Proposed hospice building could get license exemption

SEQUIM – Volunteer Hospice of Clallam County could get the go-ahead later this year to build its proposed six-bedroom Hospice House on a one-acre lot on Hendrickson Road.

The nonprofit Volunteer Hospice of Clallam County, which added “Volunteer” to its name last fall, serves about 300 patients a year at no charge.

A bill in the state Legislature co-sponsored by Reps. Kevin Van De Wege, D-Sequim, and Lynn Kessler, D-Hoquiam, would exempt the volunteer operation from the Department of Social and Health Services licensing process.

Van De Wege and Kessler, along with Sen. Jim Hargrove, D-Hoquiam, represent the 24th District, which includes Clallam and Jefferson counties and a third of Grays Harbor County.

House Bill 1489 is scheduled for a public hearing Wednesday before the House Health Care and Wellness Committee.

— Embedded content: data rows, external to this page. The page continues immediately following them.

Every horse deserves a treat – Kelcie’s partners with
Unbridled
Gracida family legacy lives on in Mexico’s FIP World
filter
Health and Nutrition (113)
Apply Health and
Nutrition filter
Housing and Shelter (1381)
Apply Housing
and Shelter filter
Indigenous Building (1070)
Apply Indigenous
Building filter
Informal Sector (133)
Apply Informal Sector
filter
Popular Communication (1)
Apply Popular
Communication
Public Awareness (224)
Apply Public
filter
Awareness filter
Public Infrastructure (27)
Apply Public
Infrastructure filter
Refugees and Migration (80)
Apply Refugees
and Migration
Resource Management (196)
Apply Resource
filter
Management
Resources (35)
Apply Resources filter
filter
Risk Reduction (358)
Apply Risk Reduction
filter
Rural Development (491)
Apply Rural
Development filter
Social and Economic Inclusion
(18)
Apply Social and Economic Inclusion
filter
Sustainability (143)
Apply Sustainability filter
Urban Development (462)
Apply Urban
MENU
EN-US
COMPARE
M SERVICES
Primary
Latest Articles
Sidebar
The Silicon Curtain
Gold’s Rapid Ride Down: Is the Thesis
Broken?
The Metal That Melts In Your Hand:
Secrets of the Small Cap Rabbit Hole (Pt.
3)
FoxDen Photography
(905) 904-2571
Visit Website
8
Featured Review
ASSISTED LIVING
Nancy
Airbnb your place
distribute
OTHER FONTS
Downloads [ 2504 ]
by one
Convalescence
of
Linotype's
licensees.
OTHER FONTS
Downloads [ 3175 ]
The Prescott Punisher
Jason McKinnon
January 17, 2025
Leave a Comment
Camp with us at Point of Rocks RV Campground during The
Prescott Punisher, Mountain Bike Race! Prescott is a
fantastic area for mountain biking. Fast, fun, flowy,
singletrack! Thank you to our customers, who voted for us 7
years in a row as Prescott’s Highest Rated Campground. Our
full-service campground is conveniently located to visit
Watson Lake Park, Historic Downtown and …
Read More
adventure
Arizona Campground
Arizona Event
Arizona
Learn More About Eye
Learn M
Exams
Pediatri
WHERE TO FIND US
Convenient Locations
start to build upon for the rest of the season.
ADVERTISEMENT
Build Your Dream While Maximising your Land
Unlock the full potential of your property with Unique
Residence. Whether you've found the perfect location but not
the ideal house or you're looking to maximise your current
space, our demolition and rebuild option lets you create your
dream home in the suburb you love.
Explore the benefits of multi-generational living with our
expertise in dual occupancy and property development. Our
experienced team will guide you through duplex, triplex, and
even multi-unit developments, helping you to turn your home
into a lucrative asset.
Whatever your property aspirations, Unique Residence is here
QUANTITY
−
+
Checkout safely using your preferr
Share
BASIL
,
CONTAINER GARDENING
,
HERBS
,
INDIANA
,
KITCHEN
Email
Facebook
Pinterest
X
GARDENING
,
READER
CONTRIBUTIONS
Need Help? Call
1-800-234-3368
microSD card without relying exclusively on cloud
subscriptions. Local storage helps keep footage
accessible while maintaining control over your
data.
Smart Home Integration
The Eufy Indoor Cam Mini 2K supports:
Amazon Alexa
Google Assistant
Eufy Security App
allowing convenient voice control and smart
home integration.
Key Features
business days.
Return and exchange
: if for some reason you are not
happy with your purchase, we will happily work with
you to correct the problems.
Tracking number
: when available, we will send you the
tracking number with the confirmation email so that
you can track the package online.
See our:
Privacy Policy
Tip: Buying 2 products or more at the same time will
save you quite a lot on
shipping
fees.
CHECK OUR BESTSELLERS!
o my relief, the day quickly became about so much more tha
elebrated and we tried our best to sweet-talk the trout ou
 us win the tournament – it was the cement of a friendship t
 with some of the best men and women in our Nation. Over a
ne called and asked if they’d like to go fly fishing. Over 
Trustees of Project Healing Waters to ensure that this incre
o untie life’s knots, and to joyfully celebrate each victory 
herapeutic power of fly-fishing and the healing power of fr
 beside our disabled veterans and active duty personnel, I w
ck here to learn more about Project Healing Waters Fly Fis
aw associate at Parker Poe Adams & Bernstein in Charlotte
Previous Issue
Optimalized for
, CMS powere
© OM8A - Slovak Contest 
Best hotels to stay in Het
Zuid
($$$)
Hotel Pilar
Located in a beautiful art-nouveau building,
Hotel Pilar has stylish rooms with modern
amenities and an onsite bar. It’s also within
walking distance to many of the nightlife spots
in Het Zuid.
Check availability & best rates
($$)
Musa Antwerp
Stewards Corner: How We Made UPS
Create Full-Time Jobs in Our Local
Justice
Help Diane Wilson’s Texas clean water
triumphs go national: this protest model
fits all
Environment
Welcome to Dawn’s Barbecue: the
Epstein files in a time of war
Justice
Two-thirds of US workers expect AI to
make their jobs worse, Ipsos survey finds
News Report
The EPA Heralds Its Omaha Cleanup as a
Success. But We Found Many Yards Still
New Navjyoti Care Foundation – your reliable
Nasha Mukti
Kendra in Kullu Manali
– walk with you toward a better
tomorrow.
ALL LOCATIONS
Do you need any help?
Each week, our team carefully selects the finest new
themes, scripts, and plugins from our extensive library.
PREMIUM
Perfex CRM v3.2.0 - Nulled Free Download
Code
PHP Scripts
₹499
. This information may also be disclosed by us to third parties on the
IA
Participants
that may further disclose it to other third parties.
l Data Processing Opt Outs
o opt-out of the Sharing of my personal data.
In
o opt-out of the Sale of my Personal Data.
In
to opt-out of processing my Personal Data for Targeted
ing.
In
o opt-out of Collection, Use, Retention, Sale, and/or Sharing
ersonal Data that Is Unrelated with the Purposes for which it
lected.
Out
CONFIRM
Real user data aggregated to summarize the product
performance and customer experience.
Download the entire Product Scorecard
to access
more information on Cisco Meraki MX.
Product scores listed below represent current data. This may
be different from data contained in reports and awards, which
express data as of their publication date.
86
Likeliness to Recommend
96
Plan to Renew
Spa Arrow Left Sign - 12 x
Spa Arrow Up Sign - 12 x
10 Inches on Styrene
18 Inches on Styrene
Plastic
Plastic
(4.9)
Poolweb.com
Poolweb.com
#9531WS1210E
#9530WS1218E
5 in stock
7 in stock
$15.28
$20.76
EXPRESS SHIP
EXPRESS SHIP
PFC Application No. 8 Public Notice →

The state licensing process is long and costly, said Rose Crumb, founder and director of Volunteer Hospice of Clallam County.

“This looks encouraging,” she said of the legislation.

“It is nice because we’ve really been put through the mill past year.”

The Hospice House the group wants to build is intended to be a place where people live during the final stages of illness, and where hospice nurses and volunteers care for their physical and spiritual needs.

The one-acre lot on which the project is to be built was donated by Volunteer Hospice of Clallam County volunteer Ruth McCord of Sequim in 2002.

Volunteer Hospice operates on donations, memorial gifts, grants and the efforts of more than 100 volunteers, Crumb said.